Shikazono Naoya, Noguchi Miho, Fujii Kentaro, Urushibara Ayumi, Yokoya Akinari
Japan Atomic Energy Agency, Advanced Research Science Center, 2-4 Shirakata-Shirane, Tokai-mura, Ibaraki 319-1195, Japan.
J Radiat Res. 2009 Jan;50(1):27-36. doi: 10.1269/jrr.08086.

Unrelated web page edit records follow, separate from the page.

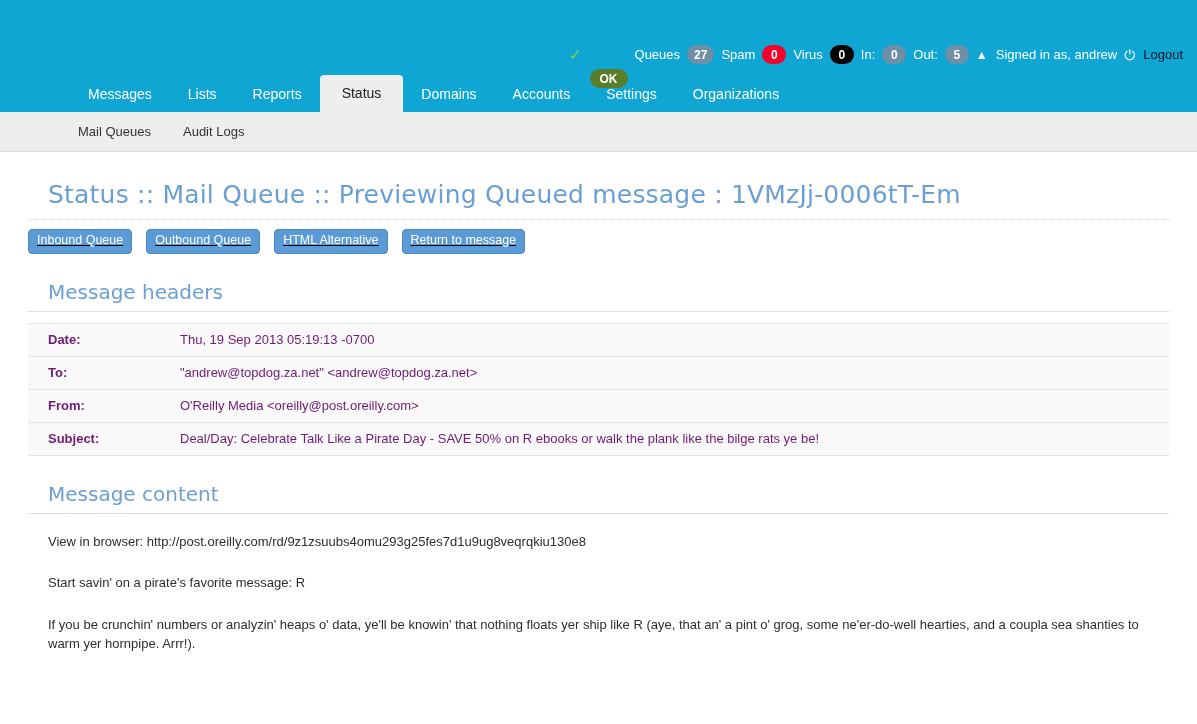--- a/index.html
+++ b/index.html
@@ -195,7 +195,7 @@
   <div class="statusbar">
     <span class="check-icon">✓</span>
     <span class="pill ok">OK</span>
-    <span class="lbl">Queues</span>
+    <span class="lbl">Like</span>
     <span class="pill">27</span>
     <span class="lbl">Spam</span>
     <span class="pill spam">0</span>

After living cells are exposed to ionizing radiation, a variety of chemical modifications of DNA are induced either directly by ionization of DNA or indirectly through interactions with water-derived radicals. The DNA lesions include single strand breaks (SSB), base lesions, sugar damage, and apurinic/apyrimidinic sites (AP sites). Clustered DNA damage, which is defined as two or more of such lesions within one to two helical turns of DNA induced by a single radiation track, is considered to be a unique feature of ionizing radiation. A double strand break (DSB) is a type of clustered DNA damage, in which single strand breaks are formed on opposite strands in close proximity. Formation and repair of DSBs have been studied in great detail over the years as they have been linked to important biological endpoints, such as cell death, loss of genetic material, chromosome aberration. Although non-DSB clustered DNA damage has received less attention, there is growing evidence of its biological significance. This review focuses on the current understanding of (1) the yield of non-DSB clustered damage induced by ionizing radiation (2) the processing, and (3) biological consequences of non-DSB clustered DNA damage.
活细胞暴露于电离辐射后,DNA会发生多种化学修饰,这些修饰要么是由DNA的电离直接诱导的,要么是通过与水衍生的自由基相互作用间接诱导的。DNA损伤包括单链断裂(SSB)、碱基损伤、糖损伤和脱嘌呤/脱嘧啶位点(AP位点)。簇状DNA损伤被定义为单个辐射径迹在DNA的一到两个螺旋圈内诱导产生的两个或更多此类损伤,它被认为是电离辐射的一个独特特征。双链断裂(DSB)是一种簇状DNA损伤,其中单链断裂在紧密相邻的相反链上形成。多年来,由于双链断裂与重要的生物学终点相关,如细胞死亡、遗传物质丢失、染色体畸变,因此对其形成和修复进行了详细研究。尽管非双链断裂的簇状DNA损伤受到的关注较少,但越来越多的证据表明其具有生物学意义。本综述重点关注目前对(1)电离辐射诱导的非双链断裂簇状损伤的产率、(2)处理过程以及(3)非双链断裂簇状DNA损伤的生物学后果的理解。